Il a souligné le risque de perdre définitivement le public des théâtres russes. "Certains d'entre eux ne veulent pas aller au cinéma, peut-être pendant une longue période, et certains d'entre eux se tournent vers les ressources des pirates... Tous les énormes résultats que nous avons obtenus ces dernières années dans la lutte contre la piraterie ici en Russie et au niveau international, malheureusement, ils risquent de finir à la poubelle.»

À court terme, les exploitants envisagent de rééditer des films à succès russes récents et plus anciens. Cependant, la plupart de ces titres sont déjà disponibles en streaming et il n'est pas clair si le public voudra les revoir sur grand écran.

Il s'agit notamment des rééditions deCheval Jules sur le trône et les trois guerriers,et plusieurs films de Central Partnership, parmi lesquels le succès du basket-ballTrois secondes, film d'échecsChampion Du Mondeet une comédie à succèsFils d'un riche.

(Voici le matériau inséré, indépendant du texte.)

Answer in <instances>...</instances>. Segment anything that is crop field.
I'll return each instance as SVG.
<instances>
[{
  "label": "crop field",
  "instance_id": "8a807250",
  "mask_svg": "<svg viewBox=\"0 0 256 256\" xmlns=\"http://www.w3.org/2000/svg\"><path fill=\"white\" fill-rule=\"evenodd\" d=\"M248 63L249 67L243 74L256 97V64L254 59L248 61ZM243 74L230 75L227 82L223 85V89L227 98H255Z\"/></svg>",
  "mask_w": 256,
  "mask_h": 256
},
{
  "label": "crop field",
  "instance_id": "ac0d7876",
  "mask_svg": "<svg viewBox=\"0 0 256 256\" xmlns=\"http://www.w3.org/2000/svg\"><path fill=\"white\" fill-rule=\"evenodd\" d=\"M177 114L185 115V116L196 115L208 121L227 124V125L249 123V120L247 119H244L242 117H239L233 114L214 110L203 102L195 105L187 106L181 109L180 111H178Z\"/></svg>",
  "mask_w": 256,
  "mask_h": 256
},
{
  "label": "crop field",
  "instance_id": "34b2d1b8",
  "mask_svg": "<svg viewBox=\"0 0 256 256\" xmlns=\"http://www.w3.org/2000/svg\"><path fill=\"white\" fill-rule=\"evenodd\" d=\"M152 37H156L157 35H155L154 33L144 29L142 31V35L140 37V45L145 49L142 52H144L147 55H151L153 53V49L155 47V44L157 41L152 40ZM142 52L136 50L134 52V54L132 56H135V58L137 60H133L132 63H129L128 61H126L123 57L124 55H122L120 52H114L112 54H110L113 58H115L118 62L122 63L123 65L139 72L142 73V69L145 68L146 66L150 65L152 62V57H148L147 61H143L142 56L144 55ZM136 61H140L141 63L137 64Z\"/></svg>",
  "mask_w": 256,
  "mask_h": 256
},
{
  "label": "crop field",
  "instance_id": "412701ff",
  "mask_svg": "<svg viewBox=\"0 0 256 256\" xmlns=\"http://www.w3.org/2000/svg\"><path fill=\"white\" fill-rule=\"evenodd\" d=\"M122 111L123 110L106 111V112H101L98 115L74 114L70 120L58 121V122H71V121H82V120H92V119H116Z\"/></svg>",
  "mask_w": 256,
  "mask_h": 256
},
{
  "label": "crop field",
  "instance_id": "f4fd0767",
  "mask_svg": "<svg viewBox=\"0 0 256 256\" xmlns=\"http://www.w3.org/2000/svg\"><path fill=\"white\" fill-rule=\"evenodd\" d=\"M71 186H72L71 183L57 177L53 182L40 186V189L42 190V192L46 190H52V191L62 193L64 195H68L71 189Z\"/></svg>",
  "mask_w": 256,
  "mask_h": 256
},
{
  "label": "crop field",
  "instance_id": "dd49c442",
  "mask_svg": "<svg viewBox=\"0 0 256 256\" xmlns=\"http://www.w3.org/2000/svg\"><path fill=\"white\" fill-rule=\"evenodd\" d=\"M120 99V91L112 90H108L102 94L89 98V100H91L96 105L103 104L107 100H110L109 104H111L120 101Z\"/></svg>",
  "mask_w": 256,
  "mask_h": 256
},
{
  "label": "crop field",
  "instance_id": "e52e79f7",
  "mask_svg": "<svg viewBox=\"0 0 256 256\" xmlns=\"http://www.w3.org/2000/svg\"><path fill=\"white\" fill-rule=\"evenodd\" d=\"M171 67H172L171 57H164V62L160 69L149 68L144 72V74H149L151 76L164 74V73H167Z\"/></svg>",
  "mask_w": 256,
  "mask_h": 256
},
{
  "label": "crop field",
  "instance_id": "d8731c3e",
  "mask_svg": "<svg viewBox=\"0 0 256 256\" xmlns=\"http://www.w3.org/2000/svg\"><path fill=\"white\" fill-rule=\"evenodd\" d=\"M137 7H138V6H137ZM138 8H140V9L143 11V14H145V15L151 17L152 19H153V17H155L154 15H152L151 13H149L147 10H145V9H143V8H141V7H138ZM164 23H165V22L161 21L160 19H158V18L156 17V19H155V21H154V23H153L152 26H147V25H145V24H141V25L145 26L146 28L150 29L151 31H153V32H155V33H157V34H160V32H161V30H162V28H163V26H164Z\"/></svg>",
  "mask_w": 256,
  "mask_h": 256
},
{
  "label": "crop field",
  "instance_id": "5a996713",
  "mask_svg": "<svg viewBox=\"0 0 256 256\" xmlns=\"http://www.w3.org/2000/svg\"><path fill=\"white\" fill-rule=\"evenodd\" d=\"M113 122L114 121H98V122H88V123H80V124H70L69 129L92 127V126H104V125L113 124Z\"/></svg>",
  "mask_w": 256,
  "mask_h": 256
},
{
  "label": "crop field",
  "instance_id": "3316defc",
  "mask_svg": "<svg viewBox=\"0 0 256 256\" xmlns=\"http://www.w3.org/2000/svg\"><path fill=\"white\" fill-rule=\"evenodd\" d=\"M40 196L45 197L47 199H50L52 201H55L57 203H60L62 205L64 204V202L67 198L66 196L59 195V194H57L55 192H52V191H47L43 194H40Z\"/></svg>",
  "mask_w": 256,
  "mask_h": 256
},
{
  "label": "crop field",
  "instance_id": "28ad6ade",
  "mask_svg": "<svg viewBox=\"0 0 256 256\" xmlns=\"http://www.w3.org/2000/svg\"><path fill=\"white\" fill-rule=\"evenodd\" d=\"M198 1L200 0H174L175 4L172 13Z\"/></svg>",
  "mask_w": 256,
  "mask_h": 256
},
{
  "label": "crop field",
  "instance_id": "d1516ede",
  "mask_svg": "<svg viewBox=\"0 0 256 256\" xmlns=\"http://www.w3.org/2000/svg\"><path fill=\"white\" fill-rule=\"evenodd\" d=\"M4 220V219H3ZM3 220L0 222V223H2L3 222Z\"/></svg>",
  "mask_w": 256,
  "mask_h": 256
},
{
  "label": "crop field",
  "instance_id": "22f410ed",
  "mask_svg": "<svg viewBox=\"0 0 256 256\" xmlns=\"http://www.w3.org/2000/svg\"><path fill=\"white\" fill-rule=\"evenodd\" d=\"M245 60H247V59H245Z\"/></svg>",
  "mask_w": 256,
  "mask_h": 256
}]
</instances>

Les distributeurs russes indépendants continuent de sortir de nouveaux titres internationaux, notamment des titres indépendants américains. "Pour le moment, nous n'avons aucune restriction légale à ce sujet", a déclaré Nadezda Motina, directrice du nouveau distributeur Arna Media, basé à Moscou. «Nous devons simplement attendre de voir comment cette situation politique va évoluer, car nous avons toutes sortes de scénarios potentiels qui, avant le 24 février, auraient semblé absolument irréels. [Maintenant], nous ne savons rien.

Courant mars, Arna prévoit toujours de sortir le film d'Oliver StoneJFK revisité : de l’autre côté du miroiretMaigretavec Gérard Depardieu ainsi qu'une rééditionParis, je t'aime.

Cependant, les sanctions en cours empêcheront les distributeurs russes de payer les détenteurs de droits pour acquérir des films – et le pipeline de nouveaux films pourrait donc bientôt se tarir. Certaines entreprises tenteraient d’ouvrir des comptes dans des banques chinoises pour contourner les sanctions.

L'incertitude règne

Le secteur du cinéma russe a déjà connu d’énormes bouleversements. Un vétéran de l’industrie a évoqué l’époque où les acheteurs se rendaient à Cannes avec « de l’argent liquide » afin de conclure des accords clandestins pour de nouveaux films à une époque, à la fin des années 1990, où le rouble était en chute libre.

Des rapports font également état de mesures de sécurité en Russie qui pourraient avoir un impact sur l'industrie opérant dans le pays.

«La situation à Moscou est désormais très difficile et dangereuse. Nous sommes proches de la dictature militaire et de la guerre civile. Dans quelques jours, nous prévoyons de quitter le pays si cela est encore possible », a déclaré un réalisateur russe indépendant.